→ Exercise tasks:
1 - In the article about the Boston Public Schools budget, how many additional paraprofessional positions does the proposed budget fund?
2 - Translate this sentence from the article about the Boston Public Schools budget into Spanish: "BPS officials put together the budget after dozens of meetings with parents and school communities across the city."
3 - Continue the article about the Boston Public Schools budget from its last sentence.

→ Document segment:
School Committee members Jeri Robinson and Alexandra Oliver Davila and BPS Superintendent Brenda Cassellius listen to Excel High School senior Malita Rosa during a budget hearing at the Curley School in Jamaica Plain.
Department focuses funds on struggling schools
Boston Public Schools officials outlined the plusses of the proposed 2021 BPS budget during a School Committee hearing held at the Curley School in Jamaica Plain last week.
The budget includes funding for 64 additional teaching positions, including arts, music and physical education; 94 additional paraprofessional positions to facilitate the expansion of so-called inclusion classrooms, where students with disabilities are educated alongside those without; and funding for 126 student support positions, including social workers, instructional facilitators and family liaisons.
BPS Chief Financial Officer Nathan Kuder said the budget reflects the district’s push to increase quality at all schools. BPS officials put together the budget after dozens of meetings with parents and school communities across the city.
“Our belief is that this budget reflects those conversations,” Kuder said. “This is the community’s budget that is the community’s vision for the schools.”
The
additional support positions in the budget include 47 social workers,
42 instructional facilitators and 37 family liaisons — positions for
which parents and teachers have advocated in recent years.

→ Dataset content:
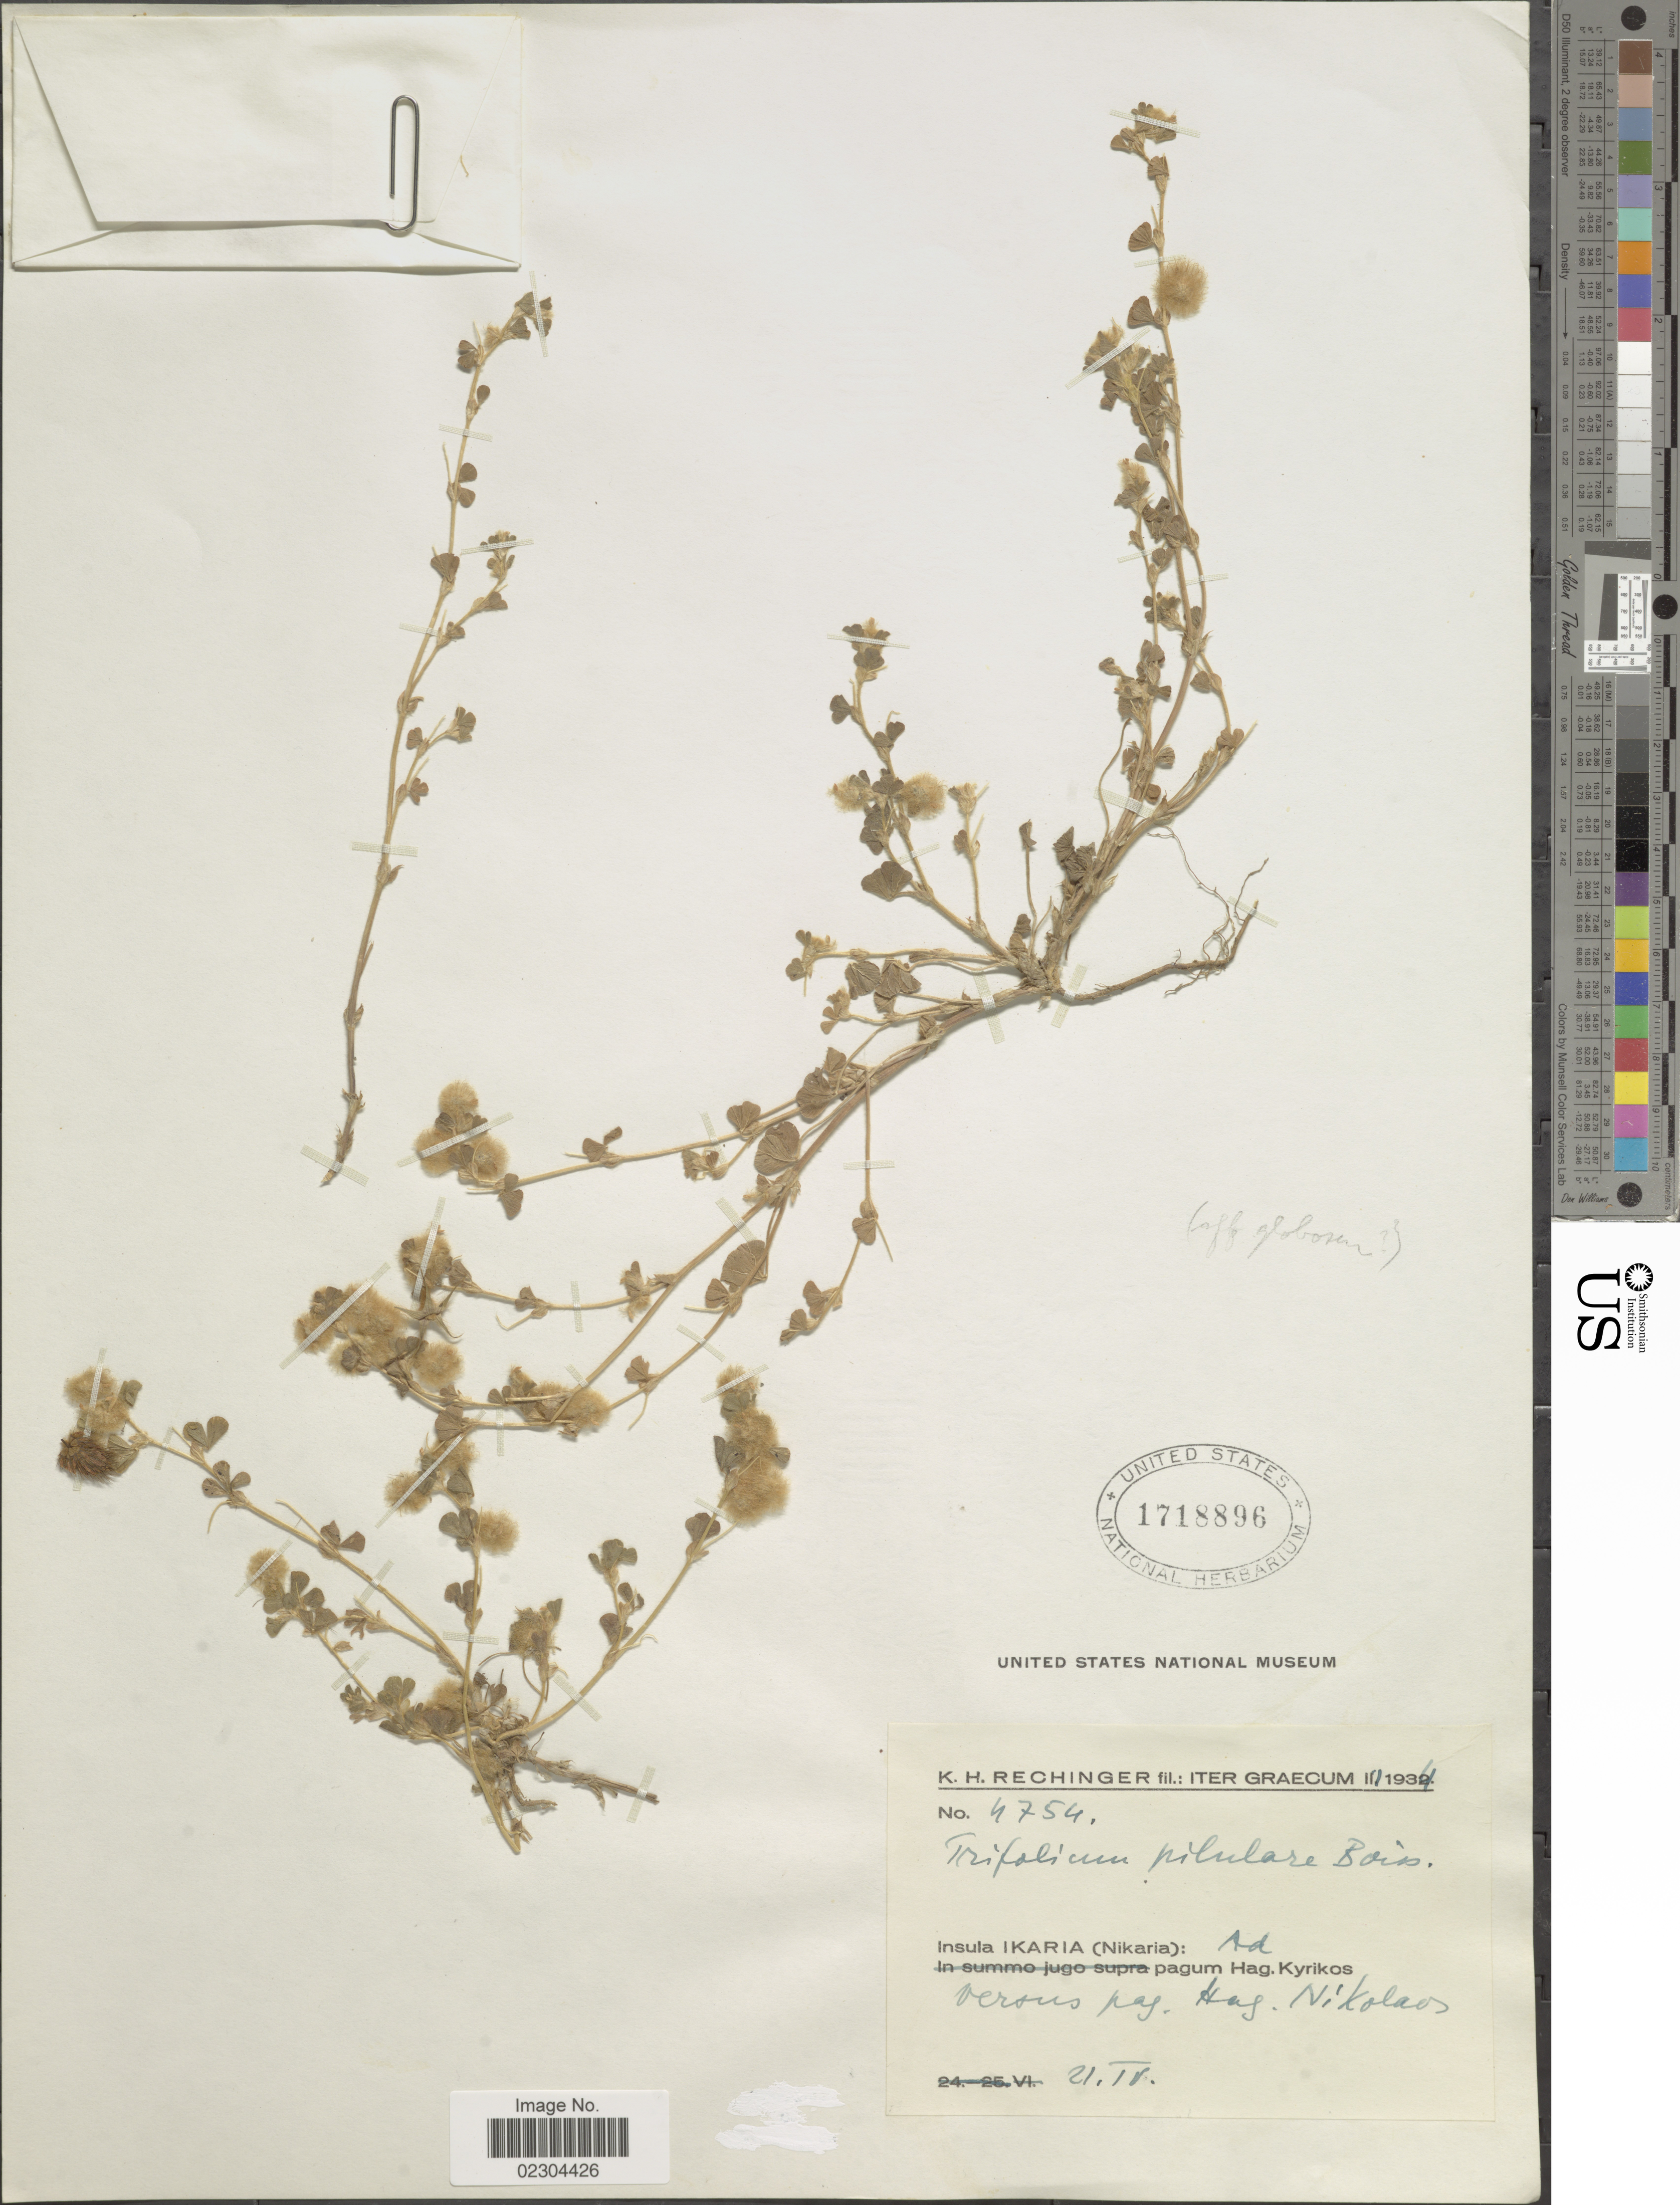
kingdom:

→ Answer list:
1 - 94

2 - Los funcionarios de BPS elaboraron el presupuesto después de decenas de reuniones con padres y comunidades escolares de toda la ciudad.

3 -
The
increases have allowed for a budget in which fewer than 20 of the
district’s 125 schools are receiving cuts, according to a BPS source. In
2017, 49 BPS schools received budget cuts. Under the district’s
weighted student funding formula, which ties funding to the number of
students in a school, budgets are adjusted up or down as the number of
students in any given school increases or decreases.
Critics
of the weighted funding system say the enrollment-based cuts
destabilize struggling schools and make it more difficult for school
communities to attract more students, leading to a downward spiral that
can result in a school closing.
Kuder
said this year’s funding increase of $36 million above ordinary cost
increases — part of a three-year, $100 million commitment to increasing
BPS funding — will help stop the cycle of funding cuts that has plagued
some BPS schools.
“What we’re doing with this budget is to break this cycle,” he said.
Parent testimony
Parents
and students from two schools who testified during the hearing said the
budget relief is not getting to their schools soon enough. At the
Charles Sumner Elementary School in Roslindale, a school due to lose
$194,000 and four positions, parents said they are losing their parent
liaison, a vital link for Spanish-speaking parents whose children make
up 57 % of the student population.
“That negative feedback loop you’re talking about is happening at our school,” parent Alison Friedman said.
While
other schools in Roslindale and West Roxbury have gained sixth-grade
classrooms, the Sumner is remaining a K-5 school, which puts the school
at a disadvantage when parents sign their children up for schools.
Facing cuts for the second year in a row, the Sumner parents say the
quality of the school is being compromised and could lead to even fewer
parents selecting the school.
“I
feel like we’re being set up to fail,” said parent Caitlin Cannon. “We
lose funding because we don’t have a sixth grade, and because
better-funded schools, the schools that historically, year after year,
receive more funding, can offer more [paraprofessionals], more
technology, more specials, more dedicated support personnel.”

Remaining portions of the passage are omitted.